Todas as coisas, reais ou imaginárias, formam um único e mesmo ser, chamado Si, Senhor ou “Luz” (prakāśa). Por si só, essa afirmação não é original. Muitas tradições, tanto no Ocidente quanto no Oriente, afirmam essa unidade do ser. Mas, embora geralmente se conclua que as aparências de nossas vidas são meras ilusões, esse não é o caso de Abhinavagupta. Em seu pensamento, a afirmação do ser não é uma negação ou denegação de coisas e seres, mas sim uma celebração. É claro que tudo existe somente por meio dessa Luz e nela. É por isso que ela é o “Senhor”. Tudo depende dela, e ela não depende de nada.
Mas a originalidade está em outro lugar. Pois imediatamente após demonstrar — no tom da filosofia ou da poesia mística — a unidade do ser, o Filho do Yoginī afirma que o ser está cheio de possibilidades, de poderes. Em outras palavras, o ser não é imóvel ou inerte como o céu. Pelo contrário, ele é capaz de tudo. Capaz de tomar consciência de si mesmo, de desejar, de perceber, de agir, de dividir e reunir. Consequentemente, o pensamento, a fala, as atividades humanas e tudo o que se segue nada mais são do que a aventura do Absoluto despertando para si mesmo. O Senhor, nós mesmos (o Si) e todos os seres são uma única existência que se conhece, se confunde e se reconhece, infinitamente, apenas para experimentar a vertigem abismal da perda e depois retornar a si mesmo. Pois, assim como existe apenas um ser, único e infinito, existe apenas um sujeito que sente tudo por meio de diferentes corpos. E, da mesma forma, a única realidade que experimentamos dessa maneira é nós mesmos, o Senhor feito de luz. Essas mil maneiras de perder-se e encontrar-se são os Poderes (śakti) do Senhor, nossas possibilidades.

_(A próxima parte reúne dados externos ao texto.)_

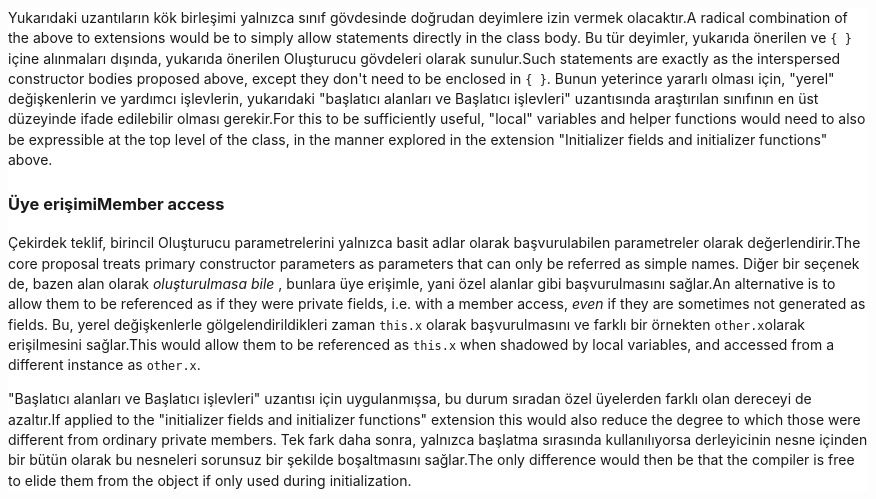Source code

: <span data-ttu-id="a7133-181">Yukarıdaki uzantıların kök birleşimi yalnızca sınıf gövdesinde doğrudan deyimlere izin vermek olacaktır.</span><span class="sxs-lookup"><span data-stu-id="a7133-181">A radical combination of the above to extensions would be to simply allow statements directly in the class body.</span></span> <span data-ttu-id="a7133-182">Bu tür deyimler, yukarıda önerilen ve `{ }`içine alınmaları dışında, yukarıda önerilen Oluşturucu gövdeleri olarak sunulur.</span><span class="sxs-lookup"><span data-stu-id="a7133-182">Such statements are exactly as the interspersed constructor bodies proposed above, except they don't need to be enclosed in `{ }`.</span></span> <span data-ttu-id="a7133-183">Bunun yeterince yararlı olması için, "yerel" değişkenlerin ve yardımcı işlevlerin, yukarıdaki "başlatıcı alanları ve Başlatıcı işlevleri" uzantısında araştırılan sınıfının en üst düzeyinde ifade edilebilir olması gerekir.</span><span class="sxs-lookup"><span data-stu-id="a7133-183">For this to be sufficiently useful, "local" variables and helper functions would need to also be expressible at the top level of the class, in the manner explored in the extension "Initializer fields and initializer functions" above.</span></span>


### <a name="member-access"></a><span data-ttu-id="a7133-184">Üye erişimi</span><span class="sxs-lookup"><span data-stu-id="a7133-184">Member access</span></span>

<span data-ttu-id="a7133-185">Çekirdek teklif, birincil Oluşturucu parametrelerini yalnızca basit adlar olarak başvurulabilen parametreler olarak değerlendirir.</span><span class="sxs-lookup"><span data-stu-id="a7133-185">The core proposal treats primary constructor parameters as parameters that can only be referred as simple names.</span></span> <span data-ttu-id="a7133-186">Diğer bir seçenek de, bazen alan olarak *oluşturulmasa bile* , bunlara üye erişimle, yani özel alanlar gibi başvurulmasını sağlar.</span><span class="sxs-lookup"><span data-stu-id="a7133-186">An alternative is to allow them to be referenced as if they were private fields, i.e. with a member access, *even* if they are sometimes not generated as fields.</span></span> <span data-ttu-id="a7133-187">Bu, yerel değişkenlerle gölgelendirildikleri zaman `this.x` olarak başvurulmasını ve farklı bir örnekten `other.x`olarak erişilmesini sağlar.</span><span class="sxs-lookup"><span data-stu-id="a7133-187">This would allow them to be referenced as `this.x` when shadowed by local variables, and accessed from a different instance as `other.x`.</span></span>

<span data-ttu-id="a7133-188">"Başlatıcı alanları ve Başlatıcı işlevleri" uzantısı için uygulanmışsa, bu durum sıradan özel üyelerden farklı olan dereceyi de azaltır.</span><span class="sxs-lookup"><span data-stu-id="a7133-188">If applied to the "initializer fields and initializer functions" extension this would also reduce the degree to which those were different from ordinary private members.</span></span> <span data-ttu-id="a7133-189">Tek fark daha sonra, yalnızca başlatma sırasında kullanılıyorsa derleyicinin nesne içinden bir bütün olarak bu nesneleri sorunsuz bir şekilde boşaltmasını sağlar.</span><span class="sxs-lookup"><span data-stu-id="a7133-189">The only difference would then be that the compiler is free to elide them from the object if only used during initialization.</span></span>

Portanto, todo o devir nada mais é do que a história desse ser efusivo que brinca de se perder para melhor se encontrar. Observe que esse esquema poderia ser aplicado com a mesma facilidade em um contexto materialista ou científico: somos apenas janelas pelas quais o universo se torna consciente de si mesmo. De fato, Abhinavagupta insiste que o ser puro, sem consciência ou desejo, não passaria de um nada inerte e não mereceria o título de “Senhor”.
Em resumo, somos a realidade explorando a si mesma. A realidade é o Senhor, e os desejos, os pensamentos, as sensações e a consciência são todas inflexões do Poder, da Deusa. Por exemplo, quando desejo comer uma manga, desejo a mim mesmo, a Manifestação infinita, mas na forma contraída de “essa coisa, desejada por esse indivíduo”. O Senhor é, portanto, tanto sujeito quanto objeto. Sua capacidade de perceber ou desejar a si mesmo como um objeto é seu Poder. Mas como esse objeto nada mais é do que o sujeito, e como toda consciência de algo é, na realidade, consciência de si mesmo e do mesmo Si, no final há apenas unidade: um único ser que se recaptura em um único ato de consciência.